In the records below, find each line with the word "sağlar" and copy it.
◆ ◆ ◆ ◆ ◆ ◆ ◆
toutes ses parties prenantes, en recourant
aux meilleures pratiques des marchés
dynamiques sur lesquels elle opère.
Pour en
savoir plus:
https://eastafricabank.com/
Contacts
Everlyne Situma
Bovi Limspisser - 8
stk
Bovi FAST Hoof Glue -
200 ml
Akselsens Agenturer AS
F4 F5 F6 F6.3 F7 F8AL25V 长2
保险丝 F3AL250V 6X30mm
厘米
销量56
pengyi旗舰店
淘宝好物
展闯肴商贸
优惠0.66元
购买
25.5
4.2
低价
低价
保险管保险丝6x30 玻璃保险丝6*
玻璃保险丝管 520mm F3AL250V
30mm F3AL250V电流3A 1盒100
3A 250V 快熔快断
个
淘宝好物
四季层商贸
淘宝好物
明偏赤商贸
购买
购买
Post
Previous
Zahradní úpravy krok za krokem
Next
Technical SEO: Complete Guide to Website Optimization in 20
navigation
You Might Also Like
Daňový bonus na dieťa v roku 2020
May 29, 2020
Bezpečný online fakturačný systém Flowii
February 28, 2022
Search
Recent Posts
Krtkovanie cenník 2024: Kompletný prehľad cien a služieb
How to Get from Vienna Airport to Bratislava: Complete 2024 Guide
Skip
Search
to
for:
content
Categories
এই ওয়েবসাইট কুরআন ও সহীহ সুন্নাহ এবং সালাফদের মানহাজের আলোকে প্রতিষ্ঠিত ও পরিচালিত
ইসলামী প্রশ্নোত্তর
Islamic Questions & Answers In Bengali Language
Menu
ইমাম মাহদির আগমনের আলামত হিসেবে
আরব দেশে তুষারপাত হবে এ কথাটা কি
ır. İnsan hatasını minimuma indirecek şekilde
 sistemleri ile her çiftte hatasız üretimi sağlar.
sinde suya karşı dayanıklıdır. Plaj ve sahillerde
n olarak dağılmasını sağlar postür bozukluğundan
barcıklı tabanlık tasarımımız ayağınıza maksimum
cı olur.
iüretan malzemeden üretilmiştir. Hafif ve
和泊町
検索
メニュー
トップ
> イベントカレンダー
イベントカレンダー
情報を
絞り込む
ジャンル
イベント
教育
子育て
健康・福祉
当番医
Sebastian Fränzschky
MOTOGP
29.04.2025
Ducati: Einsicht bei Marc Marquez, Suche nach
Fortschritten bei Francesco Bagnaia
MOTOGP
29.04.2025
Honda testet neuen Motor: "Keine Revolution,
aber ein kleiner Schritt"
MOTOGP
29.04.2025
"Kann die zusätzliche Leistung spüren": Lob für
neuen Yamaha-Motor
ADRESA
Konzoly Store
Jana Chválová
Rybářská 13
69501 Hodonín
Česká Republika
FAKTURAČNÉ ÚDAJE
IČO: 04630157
◆ ◆ ◆ ◆ ◆ ◆ ◆
Exercise response ::
 sistemleri ile her çiftte hatasız üretimi sağlar.
n olarak dağılmasını sağlar postür bozukluğundan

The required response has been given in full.